The Government’s strategy to reduce migrant worker exploitation is also relevant in this space, especially measures to encourage exploited workers to report exploitation to authorities without negative consequences for their visa status. But it is not clear if the proposed incentives for unsuccessful asylum seekers to come forward to authorities will be sufficient. Something more targeted to this cohort is likely to be required.
An example of this is the new Pacific Engagement Visa (PEV) which provides a pathway to permanent residence for temporary workers in Australia on a Pacific Australia Labour Mobility (PALM) visa. Since November 2019, over 6,800 asylum applications have been lodged by nationals from Pacific Islands and Timor-Leste (see Chart 5).
More asylum applications are now being lodged by Pacific Island nationals than from India, China or Malaysia. Almost all of these applications are being refused.
An incidental objective of establishing the PEV pathway to permanent residence for PALM workers may be to discourage them from running away from their employers and applying for asylum. But the nature of the pathway (a lottery system) and the number of places available may be insufficient to be effective.
Finally, the Government will need to start planning for a substantially weaker labour market as forecast by Treasury. A much weaker labour market will have a severe impact on unsuccessful asylum seekers in particular but also on:
- almost 600,000 overseas students currently in Australia all of whom will have their work rights restricted to 48 hours per fortnight from 1 July 2023
- around 200,000 temporary graduates
- around 160,000 working holiday makers and
- over 100,000 on the special covid visa which will begin to expire over the next 12 months
A weaker labour market will make it harder for these groups to stay in a job and especially difficult to secure a skilled job that gives them a pathway to permanent residence.

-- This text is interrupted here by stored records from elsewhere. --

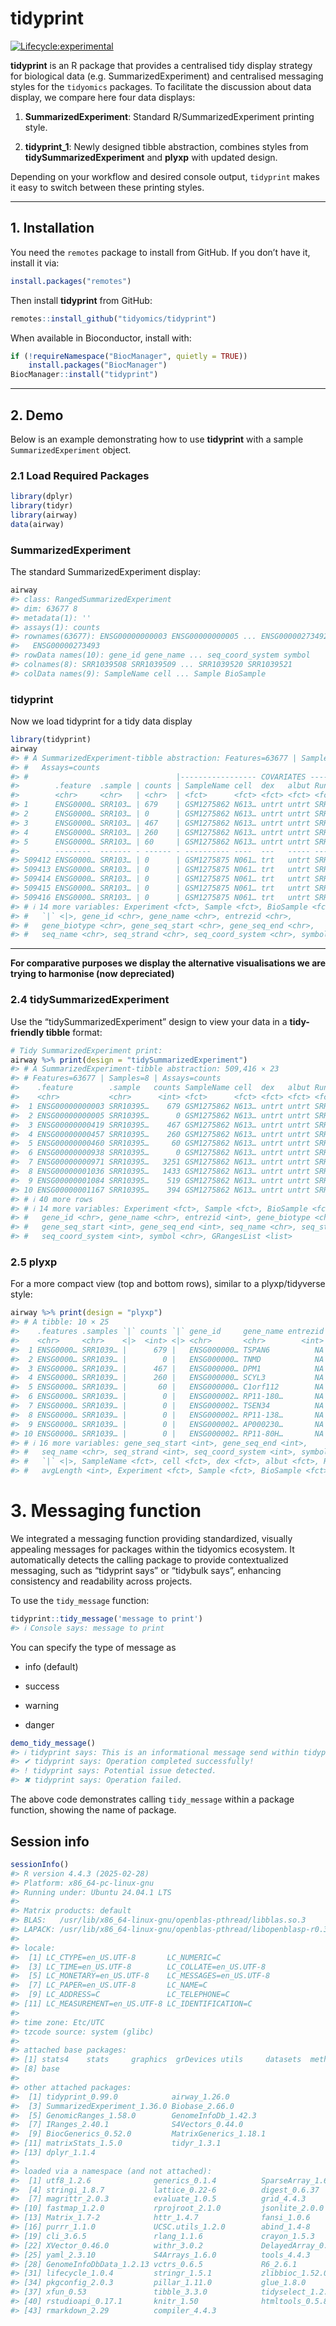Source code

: tidyprint
================

<!-- badges: start -->

[![Lifecycle:experimental](https://lifecycle.r-lib.org/articles/figures/lifecycle-experimental.svg)](https://lifecycle.r-lib.org/articles/stages.html#experimental)

<!-- badges: end -->

**tidyprint** is an R package that provides a centralised tidy display
strategy for biological data (e.g. SummarizedExperiment) and centralised
messaging styles for the `tidyomics` packages. To facilitate the
discussion about data display, we compare here four data displays:

1.  **SummarizedExperiment**: Standard R/SummarizedExperiment printing
    style.

2.  **tidyprint_1**: Newly designed tibble abstraction, combines styles
    from **tidySummarizedExperiment** and **plyxp** with updated design.

Depending on your workflow and desired console output, `tidyprint` makes
it easy to switch between these printing styles.

------------------------------------------------------------------------

## 1. Installation

You need the `remotes` package to install from GitHub. If you don’t have
it, install it via:

``` r
install.packages("remotes")
```

Then install **tidyprint** from GitHub:

``` r
remotes::install_github("tidyomics/tidyprint")
```

When available in Bioconductor, install with:

``` r
if (!requireNamespace("BiocManager", quietly = TRUE))
    install.packages("BiocManager")
BiocManager::install("tidyprint")
```

------------------------------------------------------------------------

## 2. Demo

Below is an example demonstrating how to use **tidyprint** with a sample
`SummarizedExperiment` object.

### 2.1 Load Required Packages

``` r
library(dplyr)
library(tidyr)
library(airway)
data(airway)
```

### **SummarizedExperiment**

The standard SummarizedExperiment display:

``` r
airway 
#> class: RangedSummarizedExperiment 
#> dim: 63677 8 
#> metadata(1): ''
#> assays(1): counts
#> rownames(63677): ENSG00000000003 ENSG00000000005 ... ENSG00000273492
#>   ENSG00000273493
#> rowData names(10): gene_id gene_name ... seq_coord_system symbol
#> colnames(8): SRR1039508 SRR1039509 ... SRR1039520 SRR1039521
#> colData names(9): SampleName cell ... Sample BioSample
```

### **tidyprint**

Now we load tidyprint for a tidy data display

``` r
library(tidyprint)
airway
#> # A SummarizedExperiment-tibble abstraction: Features=63677 | Samples=8 | 
#> #   Assays=counts
#> #                                 |----------------- COVARIATES ---------------|
#>        .feature  .sample | counts | SampleName cell  dex   albut Run   avgLength
#>        <chr>     <chr>   | <chr>  | <fct>      <fct> <fct> <fct> <fct> <chr>    
#> 1      ENSG0000… SRR103… | 679    | GSM1275862 N613… untrt untrt SRR1… 126      
#> 2      ENSG0000… SRR103… | 0      | GSM1275862 N613… untrt untrt SRR1… 126      
#> 3      ENSG0000… SRR103… | 467    | GSM1275862 N613… untrt untrt SRR1… 126      
#> 4      ENSG0000… SRR103… | 260    | GSM1275862 N613… untrt untrt SRR1… 126      
#> 5      ENSG0000… SRR103… | 60     | GSM1275862 N613… untrt untrt SRR1… 126      
#>        --------  ------- - ------ - ---------- ----  ---   ----- ---   ---------
#> 509412 ENSG0000… SRR103… | 0      | GSM1275875 N061… trt   untrt SRR1… 98       
#> 509413 ENSG0000… SRR103… | 0      | GSM1275875 N061… trt   untrt SRR1… 98       
#> 509414 ENSG0000… SRR103… | 0      | GSM1275875 N061… trt   untrt SRR1… 98       
#> 509415 ENSG0000… SRR103… | 0      | GSM1275875 N061… trt   untrt SRR1… 98       
#> 509416 ENSG0000… SRR103… | 0      | GSM1275875 N061… trt   untrt SRR1… 98       
#> # ℹ 14 more variables: Experiment <fct>, Sample <fct>, BioSample <fct>,
#> #   `|` <|>, gene_id <chr>, gene_name <chr>, entrezid <chr>,
#> #   gene_biotype <chr>, gene_seq_start <chr>, gene_seq_end <chr>,
#> #   seq_name <chr>, seq_strand <chr>, seq_coord_system <chr>, symbol <chr>
```

------------------------------------------------------------------------

**For comparative purposes we display the alternative visualisations we
are trying to harmonise (now depreciated)**

### 2.4 **tidySummarizedExperiment**

Use the “tidySummarizedExperiment” design to view your data in a
**tidy-friendly tibble** format:

``` r
# Tidy SummarizedExperiment print:
airway %>% print(design = "tidySummarizedExperiment")
#> # A SummarizedExperiment-tibble abstraction: 509,416 × 23
#> # Features=63677 | Samples=8 | Assays=counts
#>    .feature        .sample   counts SampleName cell  dex   albut Run   avgLength
#>    <chr>           <chr>      <int> <fct>      <fct> <fct> <fct> <fct>     <int>
#>  1 ENSG00000000003 SRR10395…    679 GSM1275862 N613… untrt untrt SRR1…       126
#>  2 ENSG00000000005 SRR10395…      0 GSM1275862 N613… untrt untrt SRR1…       126
#>  3 ENSG00000000419 SRR10395…    467 GSM1275862 N613… untrt untrt SRR1…       126
#>  4 ENSG00000000457 SRR10395…    260 GSM1275862 N613… untrt untrt SRR1…       126
#>  5 ENSG00000000460 SRR10395…     60 GSM1275862 N613… untrt untrt SRR1…       126
#>  6 ENSG00000000938 SRR10395…      0 GSM1275862 N613… untrt untrt SRR1…       126
#>  7 ENSG00000000971 SRR10395…   3251 GSM1275862 N613… untrt untrt SRR1…       126
#>  8 ENSG00000001036 SRR10395…   1433 GSM1275862 N613… untrt untrt SRR1…       126
#>  9 ENSG00000001084 SRR10395…    519 GSM1275862 N613… untrt untrt SRR1…       126
#> 10 ENSG00000001167 SRR10395…    394 GSM1275862 N613… untrt untrt SRR1…       126
#> # ℹ 40 more rows
#> # ℹ 14 more variables: Experiment <fct>, Sample <fct>, BioSample <fct>,
#> #   gene_id <chr>, gene_name <chr>, entrezid <int>, gene_biotype <chr>,
#> #   gene_seq_start <int>, gene_seq_end <int>, seq_name <chr>, seq_strand <int>,
#> #   seq_coord_system <int>, symbol <chr>, GRangesList <list>
```

### 2.5 **plyxp**

For a more compact view (top and bottom rows), similar to a
plyxp/tidyverse style:

``` r
airway %>% print(design = "plyxp")
#> # A tibble: 10 × 25
#>    .features .samples `|` counts `|` gene_id     gene_name entrezid gene_biotype
#>    <chr>     <chr>    <|>  <int> <|> <chr>       <chr>        <int> <chr>       
#>  1 ENSG0000… SRR1039… |      679 |   ENSG000000… TSPAN6          NA protein_cod…
#>  2 ENSG0000… SRR1039… |        0 |   ENSG000000… TNMD            NA protein_cod…
#>  3 ENSG0000… SRR1039… |      467 |   ENSG000000… DPM1            NA protein_cod…
#>  4 ENSG0000… SRR1039… |      260 |   ENSG000000… SCYL3           NA protein_cod…
#>  5 ENSG0000… SRR1039… |       60 |   ENSG000000… C1orf112        NA protein_cod…
#>  6 ENSG0000… SRR1039… |        0 |   ENSG000002… RP11-180…       NA antisense   
#>  7 ENSG0000… SRR1039… |        0 |   ENSG000002… TSEN34          NA protein_cod…
#>  8 ENSG0000… SRR1039… |        0 |   ENSG000002… RP11-138…       NA lincRNA     
#>  9 ENSG0000… SRR1039… |        0 |   ENSG000002… AP000230…       NA lincRNA     
#> 10 ENSG0000… SRR1039… |        0 |   ENSG000002… RP11-80H…       NA lincRNA     
#> # ℹ 16 more variables: gene_seq_start <int>, gene_seq_end <int>,
#> #   seq_name <chr>, seq_strand <int>, seq_coord_system <int>, symbol <chr>,
#> #   `|` <|>, SampleName <fct>, cell <fct>, dex <fct>, albut <fct>, Run <fct>,
#> #   avgLength <int>, Experiment <fct>, Sample <fct>, BioSample <fct>
```

# 3. Messaging function

We integrated a messaging function providing standardized, visually
appealing messages for packages within the tidyomics ecosystem. It
automatically detects the calling package to provide contextualized
messaging, such as “tidyprint says” or “tidybulk says”, enhancing
consistency and readability across projects.

To use the `tidy_message` function:

``` r
tidyprint::tidy_message('message to print')
#> ℹ Console says: message to print
```

You can specify the type of message as

- info (default)

- success

- warning

- danger

``` r
demo_tidy_message()
#> ℹ tidyprint says: This is an informational message send within tidyprint package.
#> ✔ tidyprint says: Operation completed successfully!
#> ! tidyprint says: Potential issue detected.
#> ✖ tidyprint says: Operation failed.
```

The above code demonstrates calling `tidy_message` within a package
function, showing the name of package.

## Session info

``` r
sessionInfo()
#> R version 4.4.3 (2025-02-28)
#> Platform: x86_64-pc-linux-gnu
#> Running under: Ubuntu 24.04.1 LTS
#> 
#> Matrix products: default
#> BLAS:   /usr/lib/x86_64-linux-gnu/openblas-pthread/libblas.so.3 
#> LAPACK: /usr/lib/x86_64-linux-gnu/openblas-pthread/libopenblasp-r0.3.26.so;  LAPACK version 3.12.0
#> 
#> locale:
#>  [1] LC_CTYPE=en_US.UTF-8       LC_NUMERIC=C              
#>  [3] LC_TIME=en_US.UTF-8        LC_COLLATE=en_US.UTF-8    
#>  [5] LC_MONETARY=en_US.UTF-8    LC_MESSAGES=en_US.UTF-8   
#>  [7] LC_PAPER=en_US.UTF-8       LC_NAME=C                 
#>  [9] LC_ADDRESS=C               LC_TELEPHONE=C            
#> [11] LC_MEASUREMENT=en_US.UTF-8 LC_IDENTIFICATION=C       
#> 
#> time zone: Etc/UTC
#> tzcode source: system (glibc)
#> 
#> attached base packages:
#> [1] stats4    stats     graphics  grDevices utils     datasets  methods  
#> [8] base     
#> 
#> other attached packages:
#>  [1] tidyprint_0.99.0            airway_1.26.0              
#>  [3] SummarizedExperiment_1.36.0 Biobase_2.66.0             
#>  [5] GenomicRanges_1.58.0        GenomeInfoDb_1.42.3        
#>  [7] IRanges_2.40.1              S4Vectors_0.44.0           
#>  [9] BiocGenerics_0.52.0         MatrixGenerics_1.18.1      
#> [11] matrixStats_1.5.0           tidyr_1.3.1                
#> [13] dplyr_1.1.4                
#> 
#> loaded via a namespace (and not attached):
#>  [1] utf8_1.2.6              generics_0.1.4          SparseArray_1.6.2      
#>  [4] stringi_1.8.7           lattice_0.22-6          digest_0.6.37          
#>  [7] magrittr_2.0.3          evaluate_1.0.5          grid_4.4.3             
#> [10] fastmap_1.2.0           rprojroot_2.1.0         jsonlite_2.0.0         
#> [13] Matrix_1.7-2            httr_1.4.7              fansi_1.0.6            
#> [16] purrr_1.1.0             UCSC.utils_1.2.0        abind_1.4-8            
#> [19] cli_3.6.5               rlang_1.1.6             crayon_1.5.3           
#> [22] XVector_0.46.0          withr_3.0.2             DelayedArray_0.32.0    
#> [25] yaml_2.3.10             S4Arrays_1.6.0          tools_4.4.3            
#> [28] GenomeInfoDbData_1.2.13 vctrs_0.6.5             R6_2.6.1               
#> [31] lifecycle_1.0.4         stringr_1.5.1           zlibbioc_1.52.0        
#> [34] pkgconfig_2.0.3         pillar_1.11.0           glue_1.8.0             
#> [37] xfun_0.53               tibble_3.3.0            tidyselect_1.2.1       
#> [40] rstudioapi_0.17.1       knitr_1.50              htmltools_0.5.8.1      
#> [43] rmarkdown_2.29          compiler_4.4.3
```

Some will seek to undertake short Certificate III courses in aged/disability care or nursing support in order to secure a visa under the new aged care labour agreement. And despite the current severe shortages in these occupations, it would not take long before supply could overtake the number of jobs aged care providers are prepared to offer.
If processing times for asylum remain lengthy, a portion of these temporary entrants will consider they have no choice but to apply for asylum. If just five percent of these cohorts apply for asylum, the system would be overwhelmed.
It is good the Albanese Government has started down the path of addressing asylum seeker policy after almost a decade of the Coalition trying to avoid talking about this. However, there is clearly a long way to go and a lot of careful planning will be needed.